It appears that Colorado is the first US state to legalize industrial hemp. That is, since hemp prohibition started over 70 years ago. An Activist Post article:
Amendment 64 legalizes the personal use, possession, and limited home-growing of marijuana legal for adults 21 years of age and older; establishes a system in which marijuana is regulated and taxed similarly to alcohol; and allows for the cultivation, processing, and sale of industrial hemp.
While there are likely to be a tug of war between states rights and the federal government, this legislation along with marijuana legislation in Washington state is indication that this insane prohibition is finally coming to an end. Colorado expects this change to create jobs related to the use of industrial hemp.

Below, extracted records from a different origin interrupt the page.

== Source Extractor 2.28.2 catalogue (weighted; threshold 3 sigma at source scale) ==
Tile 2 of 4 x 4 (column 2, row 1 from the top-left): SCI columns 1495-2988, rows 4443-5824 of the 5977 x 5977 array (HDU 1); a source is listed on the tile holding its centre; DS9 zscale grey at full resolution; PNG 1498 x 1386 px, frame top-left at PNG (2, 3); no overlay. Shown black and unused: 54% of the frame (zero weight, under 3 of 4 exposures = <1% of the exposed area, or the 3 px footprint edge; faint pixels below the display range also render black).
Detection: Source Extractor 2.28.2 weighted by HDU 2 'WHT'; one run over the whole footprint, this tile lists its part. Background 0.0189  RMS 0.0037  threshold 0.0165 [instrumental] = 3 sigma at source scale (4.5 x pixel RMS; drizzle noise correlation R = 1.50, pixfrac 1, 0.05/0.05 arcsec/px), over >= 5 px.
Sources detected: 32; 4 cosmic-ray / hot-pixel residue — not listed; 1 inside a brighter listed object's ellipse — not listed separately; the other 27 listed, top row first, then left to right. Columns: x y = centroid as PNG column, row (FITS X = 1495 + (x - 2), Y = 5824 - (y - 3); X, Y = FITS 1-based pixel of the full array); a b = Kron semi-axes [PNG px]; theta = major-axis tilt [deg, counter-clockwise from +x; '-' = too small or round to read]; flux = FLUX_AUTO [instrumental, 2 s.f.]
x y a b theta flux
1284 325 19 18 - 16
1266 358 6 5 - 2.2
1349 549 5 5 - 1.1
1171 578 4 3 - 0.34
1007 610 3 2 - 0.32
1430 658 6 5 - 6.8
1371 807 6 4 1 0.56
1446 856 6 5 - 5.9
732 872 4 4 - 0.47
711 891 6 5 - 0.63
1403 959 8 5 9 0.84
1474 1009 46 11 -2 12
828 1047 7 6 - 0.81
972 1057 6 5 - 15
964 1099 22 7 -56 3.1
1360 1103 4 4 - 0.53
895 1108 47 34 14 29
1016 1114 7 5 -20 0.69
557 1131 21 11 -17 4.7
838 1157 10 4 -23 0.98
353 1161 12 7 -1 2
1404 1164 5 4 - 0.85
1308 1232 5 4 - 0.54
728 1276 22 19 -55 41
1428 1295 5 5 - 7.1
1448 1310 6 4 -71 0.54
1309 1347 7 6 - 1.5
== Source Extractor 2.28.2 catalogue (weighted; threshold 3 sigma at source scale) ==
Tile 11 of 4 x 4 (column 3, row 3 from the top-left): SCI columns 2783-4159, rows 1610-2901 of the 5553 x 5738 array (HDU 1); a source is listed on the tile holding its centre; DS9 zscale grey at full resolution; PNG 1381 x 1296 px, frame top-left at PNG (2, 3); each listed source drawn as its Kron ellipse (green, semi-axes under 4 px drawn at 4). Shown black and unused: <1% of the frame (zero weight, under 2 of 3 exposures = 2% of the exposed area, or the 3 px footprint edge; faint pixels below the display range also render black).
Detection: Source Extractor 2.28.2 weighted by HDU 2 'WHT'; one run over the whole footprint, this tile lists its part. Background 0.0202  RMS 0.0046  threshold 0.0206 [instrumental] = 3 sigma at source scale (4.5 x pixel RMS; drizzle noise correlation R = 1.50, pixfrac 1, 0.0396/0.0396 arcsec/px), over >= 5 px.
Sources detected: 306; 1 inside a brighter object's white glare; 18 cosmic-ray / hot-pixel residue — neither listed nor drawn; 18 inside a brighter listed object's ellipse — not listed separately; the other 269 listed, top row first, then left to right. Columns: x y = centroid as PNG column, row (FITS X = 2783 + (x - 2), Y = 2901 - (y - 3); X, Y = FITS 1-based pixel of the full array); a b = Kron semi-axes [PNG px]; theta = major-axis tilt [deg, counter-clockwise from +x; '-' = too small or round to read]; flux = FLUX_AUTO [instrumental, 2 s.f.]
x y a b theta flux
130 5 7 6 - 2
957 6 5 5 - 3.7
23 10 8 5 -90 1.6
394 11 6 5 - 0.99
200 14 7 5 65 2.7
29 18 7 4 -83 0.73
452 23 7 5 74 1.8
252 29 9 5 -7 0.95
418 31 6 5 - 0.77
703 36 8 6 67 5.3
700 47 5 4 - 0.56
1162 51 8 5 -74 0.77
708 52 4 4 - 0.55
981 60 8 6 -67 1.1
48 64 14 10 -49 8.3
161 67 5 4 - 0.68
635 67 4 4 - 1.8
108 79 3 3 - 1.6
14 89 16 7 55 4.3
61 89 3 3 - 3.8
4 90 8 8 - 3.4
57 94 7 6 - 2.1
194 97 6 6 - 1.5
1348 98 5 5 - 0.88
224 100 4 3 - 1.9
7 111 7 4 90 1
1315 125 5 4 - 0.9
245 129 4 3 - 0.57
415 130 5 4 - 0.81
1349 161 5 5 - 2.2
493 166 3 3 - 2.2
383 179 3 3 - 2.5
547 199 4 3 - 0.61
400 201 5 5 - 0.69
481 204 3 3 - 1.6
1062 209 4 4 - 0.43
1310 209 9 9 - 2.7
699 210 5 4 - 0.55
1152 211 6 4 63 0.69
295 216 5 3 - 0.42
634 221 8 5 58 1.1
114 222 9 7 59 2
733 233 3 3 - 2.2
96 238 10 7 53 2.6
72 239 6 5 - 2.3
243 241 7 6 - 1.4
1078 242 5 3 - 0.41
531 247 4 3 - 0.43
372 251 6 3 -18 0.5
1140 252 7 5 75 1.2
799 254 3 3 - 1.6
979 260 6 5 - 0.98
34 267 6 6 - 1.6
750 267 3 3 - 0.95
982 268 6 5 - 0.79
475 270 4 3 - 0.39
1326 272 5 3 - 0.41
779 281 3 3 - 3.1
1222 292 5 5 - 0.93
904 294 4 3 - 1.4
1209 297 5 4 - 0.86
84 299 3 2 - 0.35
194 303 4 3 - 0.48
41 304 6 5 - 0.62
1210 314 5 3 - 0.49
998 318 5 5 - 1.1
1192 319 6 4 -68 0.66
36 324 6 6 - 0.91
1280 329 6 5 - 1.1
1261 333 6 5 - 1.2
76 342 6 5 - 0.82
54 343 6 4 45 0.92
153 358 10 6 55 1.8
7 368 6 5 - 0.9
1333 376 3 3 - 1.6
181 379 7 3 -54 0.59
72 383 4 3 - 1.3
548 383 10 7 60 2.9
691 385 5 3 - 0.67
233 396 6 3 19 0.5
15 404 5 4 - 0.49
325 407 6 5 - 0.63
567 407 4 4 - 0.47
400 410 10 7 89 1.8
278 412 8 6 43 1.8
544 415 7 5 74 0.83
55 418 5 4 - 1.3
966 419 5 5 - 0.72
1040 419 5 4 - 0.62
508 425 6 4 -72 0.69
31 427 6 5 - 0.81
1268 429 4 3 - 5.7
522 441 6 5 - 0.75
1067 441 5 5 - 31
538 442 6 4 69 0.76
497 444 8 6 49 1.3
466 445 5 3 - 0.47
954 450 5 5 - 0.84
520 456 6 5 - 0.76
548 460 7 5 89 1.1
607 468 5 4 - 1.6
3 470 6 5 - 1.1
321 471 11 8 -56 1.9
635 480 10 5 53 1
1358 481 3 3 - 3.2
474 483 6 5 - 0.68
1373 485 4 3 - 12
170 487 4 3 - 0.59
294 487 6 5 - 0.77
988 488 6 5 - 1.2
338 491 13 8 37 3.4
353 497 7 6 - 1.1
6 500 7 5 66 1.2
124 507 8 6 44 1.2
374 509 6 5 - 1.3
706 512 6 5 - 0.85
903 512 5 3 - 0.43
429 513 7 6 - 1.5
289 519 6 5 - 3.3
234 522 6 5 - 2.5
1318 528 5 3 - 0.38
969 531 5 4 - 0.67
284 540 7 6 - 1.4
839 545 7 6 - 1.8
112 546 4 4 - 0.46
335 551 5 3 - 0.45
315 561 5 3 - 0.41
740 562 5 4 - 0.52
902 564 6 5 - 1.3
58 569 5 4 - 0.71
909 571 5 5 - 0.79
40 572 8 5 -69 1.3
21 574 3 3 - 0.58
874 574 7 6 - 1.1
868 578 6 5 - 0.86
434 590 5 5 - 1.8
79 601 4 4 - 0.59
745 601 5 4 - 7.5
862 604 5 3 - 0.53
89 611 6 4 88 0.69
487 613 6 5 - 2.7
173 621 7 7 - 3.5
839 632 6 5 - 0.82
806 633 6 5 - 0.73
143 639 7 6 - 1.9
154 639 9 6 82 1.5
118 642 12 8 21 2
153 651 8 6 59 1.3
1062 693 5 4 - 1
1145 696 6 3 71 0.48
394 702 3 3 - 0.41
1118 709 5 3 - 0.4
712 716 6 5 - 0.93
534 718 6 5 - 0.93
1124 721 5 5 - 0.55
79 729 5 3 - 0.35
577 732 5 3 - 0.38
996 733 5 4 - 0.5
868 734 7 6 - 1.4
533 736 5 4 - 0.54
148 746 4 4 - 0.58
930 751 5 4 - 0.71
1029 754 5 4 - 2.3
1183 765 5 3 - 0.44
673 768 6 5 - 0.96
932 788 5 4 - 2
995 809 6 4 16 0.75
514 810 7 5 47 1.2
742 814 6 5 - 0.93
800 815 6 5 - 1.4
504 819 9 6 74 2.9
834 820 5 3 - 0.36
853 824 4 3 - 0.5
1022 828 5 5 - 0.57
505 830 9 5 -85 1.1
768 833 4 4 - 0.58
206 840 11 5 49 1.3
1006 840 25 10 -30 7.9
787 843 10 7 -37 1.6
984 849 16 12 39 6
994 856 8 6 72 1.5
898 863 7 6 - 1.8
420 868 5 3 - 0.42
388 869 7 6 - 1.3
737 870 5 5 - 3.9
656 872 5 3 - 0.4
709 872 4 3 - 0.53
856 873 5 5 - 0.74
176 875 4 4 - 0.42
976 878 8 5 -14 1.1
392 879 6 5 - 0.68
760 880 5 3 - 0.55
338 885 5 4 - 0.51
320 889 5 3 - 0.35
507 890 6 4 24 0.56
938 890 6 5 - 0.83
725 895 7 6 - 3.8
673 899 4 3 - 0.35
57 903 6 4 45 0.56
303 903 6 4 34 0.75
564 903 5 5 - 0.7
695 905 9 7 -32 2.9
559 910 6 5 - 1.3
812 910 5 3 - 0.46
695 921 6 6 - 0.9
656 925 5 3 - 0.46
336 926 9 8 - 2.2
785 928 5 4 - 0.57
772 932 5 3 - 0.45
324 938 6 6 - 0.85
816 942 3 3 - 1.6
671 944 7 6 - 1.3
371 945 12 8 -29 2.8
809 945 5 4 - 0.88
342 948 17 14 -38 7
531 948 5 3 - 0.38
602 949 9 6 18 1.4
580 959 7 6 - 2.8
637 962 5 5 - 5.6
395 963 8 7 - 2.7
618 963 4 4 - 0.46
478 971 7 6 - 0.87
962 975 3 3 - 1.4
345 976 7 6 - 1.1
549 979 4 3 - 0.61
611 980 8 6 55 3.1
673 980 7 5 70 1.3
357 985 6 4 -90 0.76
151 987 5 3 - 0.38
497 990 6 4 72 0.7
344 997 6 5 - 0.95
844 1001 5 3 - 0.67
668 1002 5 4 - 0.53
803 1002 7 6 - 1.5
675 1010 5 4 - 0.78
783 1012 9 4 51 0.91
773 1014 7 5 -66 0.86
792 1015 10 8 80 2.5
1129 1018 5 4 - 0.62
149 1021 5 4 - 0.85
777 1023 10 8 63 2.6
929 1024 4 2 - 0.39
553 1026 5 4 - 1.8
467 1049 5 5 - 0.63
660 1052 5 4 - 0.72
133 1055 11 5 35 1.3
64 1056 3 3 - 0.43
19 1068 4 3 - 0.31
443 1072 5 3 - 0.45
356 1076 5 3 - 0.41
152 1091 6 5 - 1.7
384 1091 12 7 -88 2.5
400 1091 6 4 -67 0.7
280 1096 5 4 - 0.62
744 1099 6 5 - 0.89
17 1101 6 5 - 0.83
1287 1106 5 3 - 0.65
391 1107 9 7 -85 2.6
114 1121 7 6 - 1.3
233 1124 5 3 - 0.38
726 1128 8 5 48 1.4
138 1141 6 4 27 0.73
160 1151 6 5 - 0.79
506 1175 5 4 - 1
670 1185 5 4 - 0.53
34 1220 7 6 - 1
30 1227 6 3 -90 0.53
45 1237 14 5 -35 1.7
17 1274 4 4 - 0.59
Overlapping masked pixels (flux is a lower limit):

Hemp has a lot of advantages over other materials for clothing and many other things. Hemp cloth is more durable than cotton for example and using hemp over systhetics decreases the use of petroleum. While what has happened is primarily politics, it is just politics which has prevented the creation of a hemp industry in Central America. (You can, for example, buy help cloth from China.)
Nicaragua already has a clothing industry. It also has a lot of land that would be suitable for growning hemp. As hemp is an annual crop, with little investment and not much elapsed time, a new industry could be created in Nicaragua which is labor-intensive, takes advantage of existing infrastructure and could be a significant export crop.
It is just going to take some political leadership in Nicaragua, and in the region, to move forward.